代写Business Data Analytics调试R程序
- 首页 >> CSGroup Assignment
Course: Business Data Analytics
Objective
The main objective of this assignment is to provide you with hands-on experience in analyzing a research question of your choice and writing a report on it using the techniques in R and business data analytics methods you have learned from the course. This assignment consists of five tasks as outlined below:
Task 1: Join a Group
This assignment must be submitted as a group project. Individual submissions will not be accepted. You are required to register in a group by going to MyUni → People → Group Assignment and selecting a group to join. By joining a group, you agree to work collaboratively with other group members as a team. It is expected that each group member contributes to the group assignment. Failure to contribute may result in the removal of your name from the final submission, leading to a zero mark for the assignment. Any disputes among group members should be first resolved within the group and then discussed with me later.
Note that you can have team members from diferent tutorials.
Task 2: Pick a Question
Your next task is to choose a research question that can be answered using a specific dataset. For this assignment, we will focus on the data available from the Gapminderwebsite. You need to be familiar with this website and the data it provides. On the website, you will find a range of topics that prompt research questions. You can use the questions as inspiration or develop a research question. Your report should clearly state your research question/hypothesis, why it is interesting to explore, and provide background information on the topic if necessary. Once you have chosen your question, one group member must input it into a Google Sheet Form. provided on the Group Assignment page on MyUni. Entries will be considered on a first-come- first-served basis, and we will notify you whether your question is preliminarily approved or not. To improve your chances of approval, input your question quickly and ensure that it is not similar to others on the form. Upon receiving approval, you will have the opportunity to further refine your central question and highlight its importance in your report submission.
The deadline for submitting the Google Sheet Form. is May 12, 2024, by 23:59.
Task 3: Data Collection and Wrangling
Once you have chosen your research question, you need to extract relevant data from the Gapminder webpage and wrangle it to answer your question. Data wrangling is an essential step to ensure that the transformed data is clean, organized, and has the desired format ready for analysis. Depending on your research topic, you may need to extract a few variables, and your task is to ensure that data on those variables are correctly merged. All data wrangling work must be done in R.
Task 4: Data Analytics
After collecting and sorting your data, you need to analyze it to provide an answer to your research question. You should take advantage of the techniques covered in the course, such as basic visual and descriptive analytics on data samples, unsupervised machine learning (e.g., cluster analysis), or supervised learning (e.g., regression analysis). This task must also be done in R.
Task 5: Report Writing
The final step is writing a report explaining and summarizing the results in Tasks 2-4. The report should be well-presented and well-written. More guidance on how to write a report can be found in the resources provided by the Writing Centre at the University. The report should start with an introduction section that explains the motivation for choosing the research question, its novelty, and importance. The next section should briefly describe the process of data collection and wrangling. The analysis section should provide a discussion of the appropriate methodology used to perform. data analysis, followed by the discussion and interpretation of results. The report should include a conclusion section.

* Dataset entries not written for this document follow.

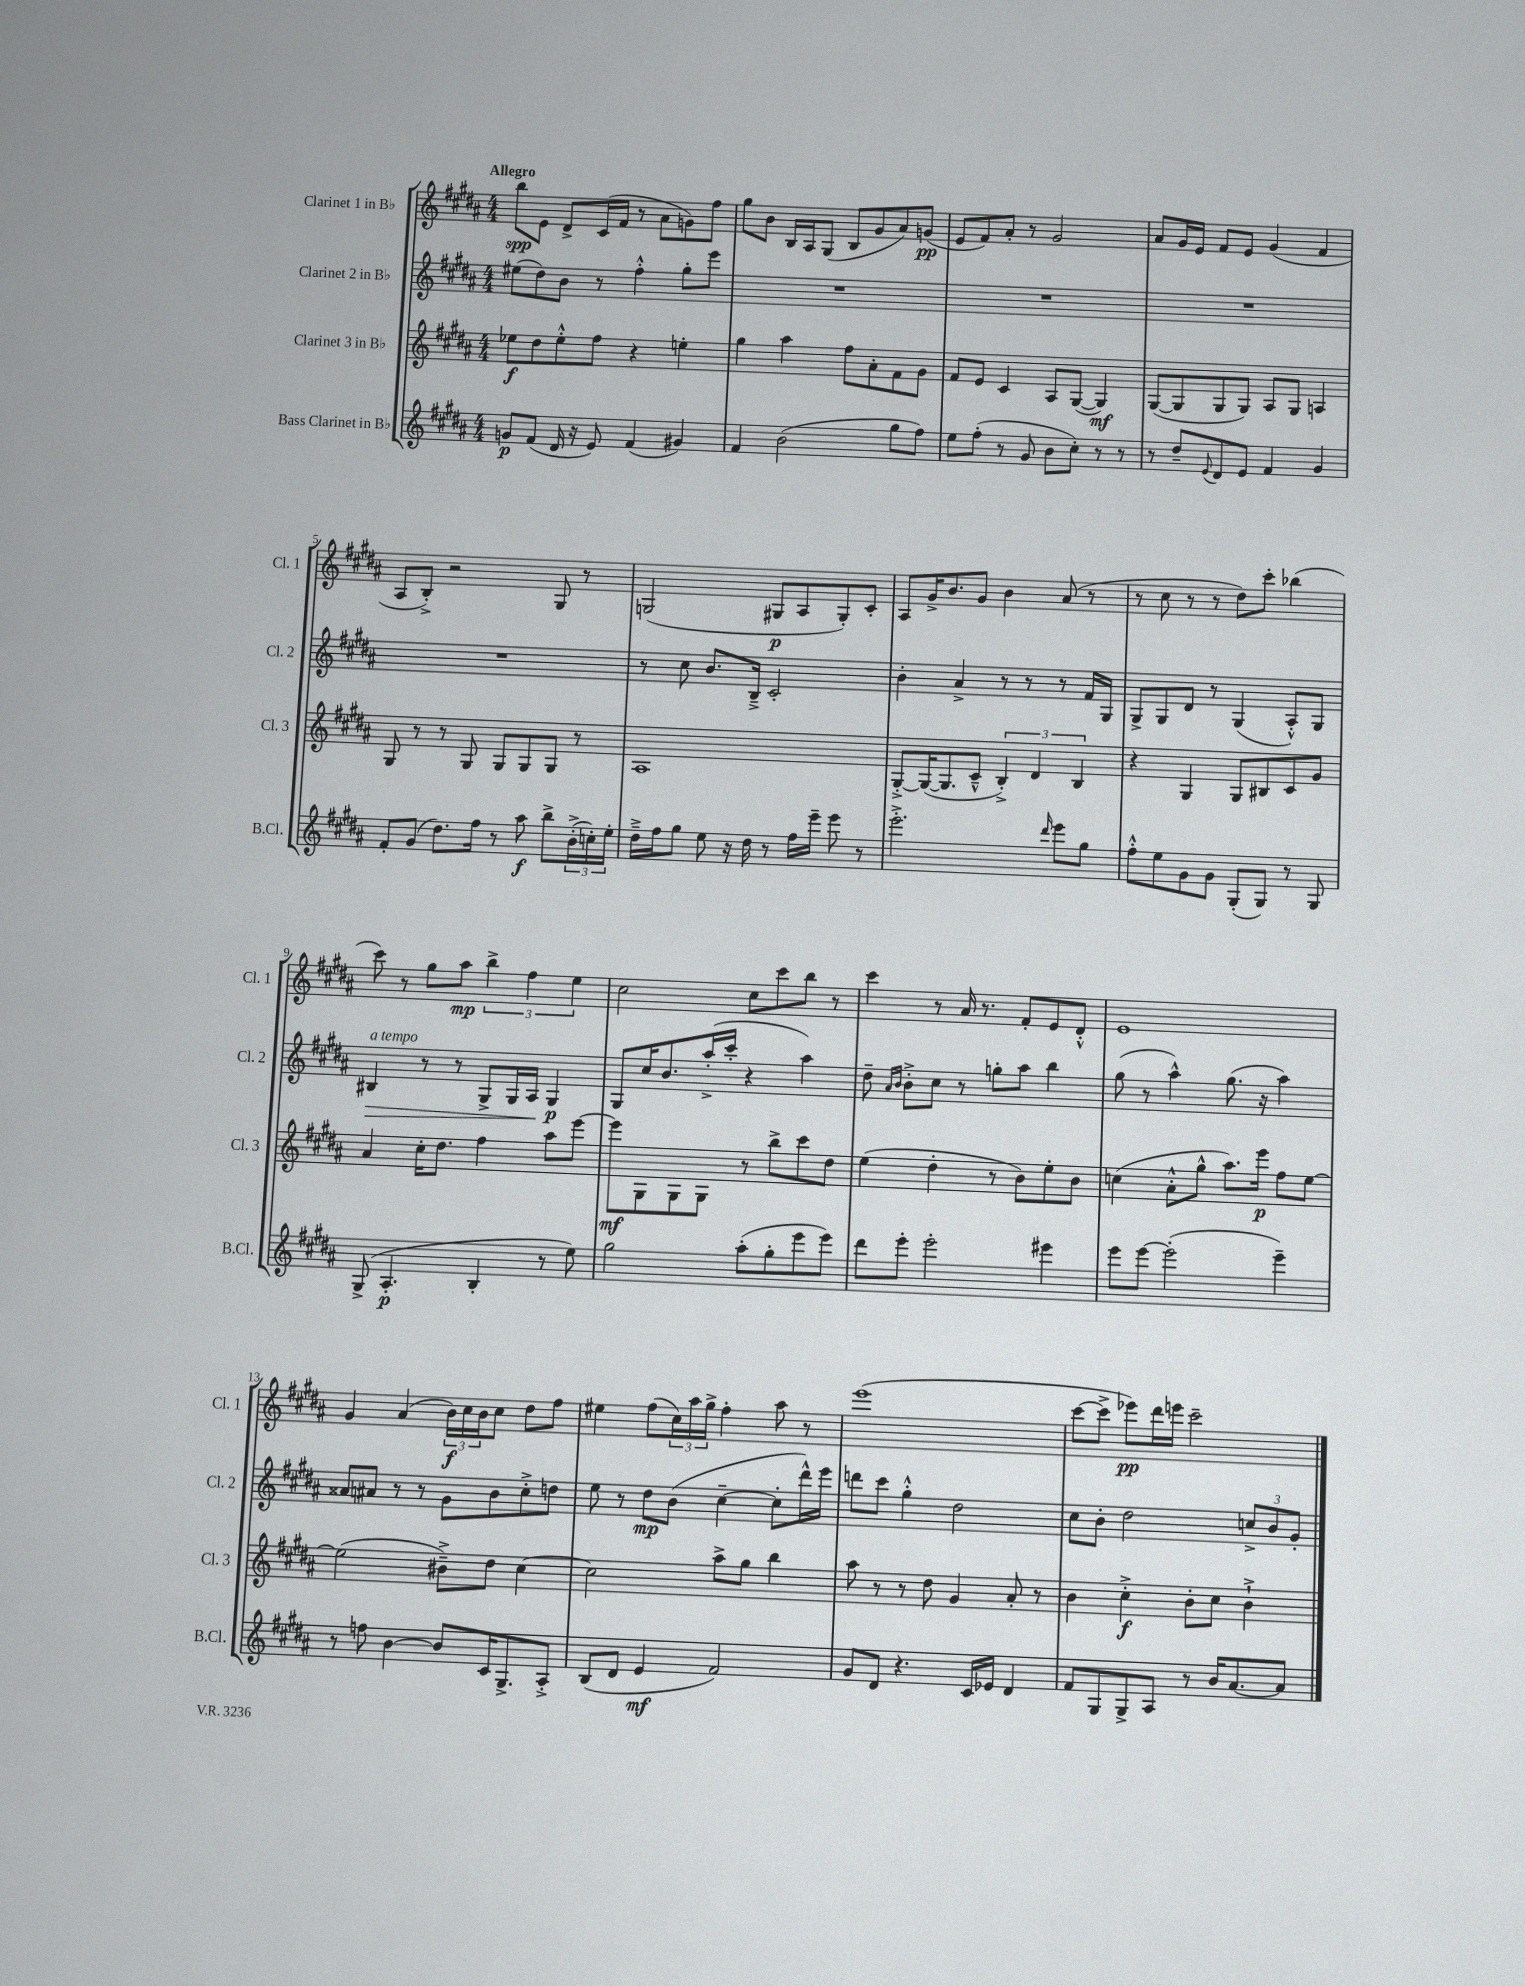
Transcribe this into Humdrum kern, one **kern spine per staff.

**kern	**kern	**kern	**kern
*staff4	*staff3	*staff2	*staff1
*clefG2	*clefG2	*clefG2	*clefG2
*k[f#c#g#d#a#]	*k[f#c#g#d#a#]	*k[f#c#g#d#a#]	*k[f#c#g#d#a#]
*M4/4	*M4/4	*M4/4	*M4/4
8g	8ee-	(8ee#	8bb
(8f#	8dd#	8dd#)	8e
16d#	8ee-'^^	8b	8d#^
16r	.	.	.
8e)	8ff#	8r	(16c#
.	.	.	16f#
(4f#	4r	4ff#'^^	8r
.	.	.	8a#
4g#)	4ee'	8gg#'	8g)
.	.	8eee	8ff#
=	=	=	=
4f#	4gg#	1r	8gg#
.	.	.	8b
(2b	4aa#	.	16B
.	.	.	16A#
.	.	.	(8G#
.	8ff#	.	8B
.	8a#'	.	8g#
8gg#	8f#	.	8a#)
8ff#)	8g#	.	(8g
=	=	=	=
8ee	8f#	1r	8e
(8ff#'	8e	.	8f#)
8r	4c#	.	8a#'
8g#	.	.	8r
8b	8A#	.	2g#
8cc#')	([8G#	.	.
8r	4G#])	.	.
8r	.	.	.
=	=	=	=
8r	([8G#	1r	8a#
8dd#~	8G#]	.	16g#
.	.	.	16e
8qqe	.	.	.
8d#	8G#	.	8f#
8e	8G#)	.	8e
4f#	8A#	.	(4g#
.	8G#	.	.
4g#	4A	.	4f#
=	=	=	=
8f#'	8G#	1r	8A#
(8g#	8r	.	8B'^)
8.dd#)	8r	.	2r
.	8G#	.	.
16ff#	.	.	.
8r	8G#	.	.
8aa#	8G#	.	.
8bb^	8G#	.	8G#
(24b'^	8r	.	8r
24cc')	.	.	.
24ee'	.	.	.
=	=	=	=
16dd#~^	1A#	8r	(2G
16ff#	.	.	.
8gg#	.	8cc#	.
8ee	.	8.b	.
16r	.	.	.
16dd#	.	16B~^	.
8r	.	2c#'	8G#
16ff#	.	.	8A#
16eee~	.	.	.
8eee	.	.	8G#')
8r	.	.	8c#'
=	=	=	=
2.eee'^	[8G#'^	4b'	8A#
.	(16G#_	.	16g#^
.	8.G#]	.	8.b
.	.	4a#^	.
.	8c#~^^	.	8g#
.	6B'^)	8r	4b
.	.	8r	.
.	6d#	.	.
16qqddd#	.	.	.
8eee	.	8r	(8a#
.	6B	.	.
8gg#	.	16f#	8r
.	.	16G#	.
=	=	=	=
8ff#'^^	4r	8G#^	8r
8ee	.	8G#	8cc#
8g#	4G#	8d#	8r
8g#	.	8r	8r
(8G#'	8G#	(4G#	8dd#)
8G#)	8B#	.	8ccc#'
8r	8c#	8A#'^^)	(4bb-
8G#	8g#	8G#	.
=	=	=	=
(8G#^	4a#	4B#	8ccc#)
4.A#'	.	.	8r
.	16cc#'	8r	8gg#
.	8.dd#	.	.
.	.	8r	8aa#
4B'	4ff#	8G#^	6bb^
.	.	16G#	.
.	.	.	6ff#
.	.	16A#	.
8r	8aa#	4G#	.
.	.	.	6ee
8ee)	[8eee	.	.
=	=	=	=
2gg#	8eee]	8G#	2cc#
.	8G#	16cc#	.
.	.	8.b	.
.	8G#	.	.
.	8G#	(16aa#'^	.
.	.	16ccc#'	.
(8aa#'	8r	4r	8cc#
8gg#'	8bb^	.	8ccc#
8eee	8ccc#	4aa#)	8bb
8eee)	8dd#	.	8r
=	=	=	=
8ddd#	(4ee	8dd#~	4ccc#
.	.	16qqa#	.
.	.	16qqb	.
8eee'	.	8b'^	.
2eee'	4dd#'	8cc#	8r
.	.	8r	16a#
.	.	.	8.r
.	8r	8gg'	.
.	8b)	8aa#	8f#'
4eee#	8ee'	4bb	8e
.	8b	.	8d#'^^
=	=	=	=
8eee	(4cc	(8gg#	1e
[8eee	.	8r	.
(2eee']	8a#'^^	4aa#^^)	.
.	8gg#^^	.	.
.	8.aa#)	(8.gg#	.
.	16eee	16r	.
4eee~)	8ff#	4aa#)	.
.	[8ee	.	.
=	=	=	=
8r	(2ee]	8a##	4g#
8ff	.	8a#	.
[4b	.	8r	(4a#
.	.	8r	.
8b]	8b#~^)	8g#	24b)
.	.	.	24cc#
.	.	.	24b
16c#	8dd#	8b	8cc#
8.G#^	.	.	.
.	[4cc#	8cc#'^	8dd#
8A#'^	.	8dd	8ff#
=	=	=	=
(8B	2cc#]	8ee	4ee#
8d#	.	8r	.
4e	.	8dd#	(8ff#
.	.	(8b	24cc#)
.	.	.	24aa#
.	.	.	24gg#^
2f#)	8aa#^	[4cc#~	4ff#'
.	8gg#	.	.
.	4bb	8cc#']	8aa#
.	.	16ddd#^^)	8r
.	.	16eee	.
=	=	=	=
8g#	8aa#	8ddd	(1eee
8d#	8r	8ccc#	.
4.r	8r	4gg#'^^	.
.	8dd#	.	.
.	4g#	2dd#	.
16c#	.	.	.
16e-	.	.	.
4d#	8a#'	.	.
.	8r	.	.
=	=	=	=
8f#	4b	8cc#	[8ccc#
8G#	.	8b'	8ccc#^]
8G#^	4cc#'^	2dd#	8eee-)
8A#	.	.	16ddd#
.	.	.	16eee
8r	8b'	.	2ccc#~
16b	8cc#	.	.
[8.a#	.	.	.
.	4b`^	12cc^	.
.	.	12b	.
8a#]	.	.	.
.	.	12g#'	.
==	==	==	==
*-	*-	*-	*-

In addition to the aforementioned, the report should provide a discussion of the following:
• The distribution of your data.
• At least one graph to illustrate your results.
• At least one statistical methodology (such as cluster analysis, regression analysis or any other technique you think is appropriate). You will need to explain the choice of method.
See below the marking rubric for this group assignment.
Submission Requirements:
All of the tasks described above must be done and written in an R-markdown file whose output is knitted into an HTML document. To be clear, you are required to submit two separate files for this assignment:
1. An R-markdown file.
2. An R-markdown output in HTML document.
The following items need to be included in the R-markdown file and output:
• Names of all group members in the “author” section.
• Adequate reference of the data being used. For example, if you use the data Expen- diture per student, primary (% of GDP per person), you need to cite the data source as: https://www.gapminder.org/Education/Schooling cost/Expenditure per student, pri- mary (% of GDP per person).
• Codes for data wrangling and generating tables and graphs that are used in the final report. This requires you to show all your analytics workflow (the R code) in the R markdown output. By default, the echo argument should be TRUE. If you cannot see the actual R code, please include the following code chunk at the beginning of your R markdown file:
、、、{r setup}
knitr::opts chunk$set(echo = TRUE)
、、、
• Sufficient comments on code chunks and functions. This requires you to use the hashtag (#) to comment on some function calls or a whole chunk of code so that one can easily read through your code.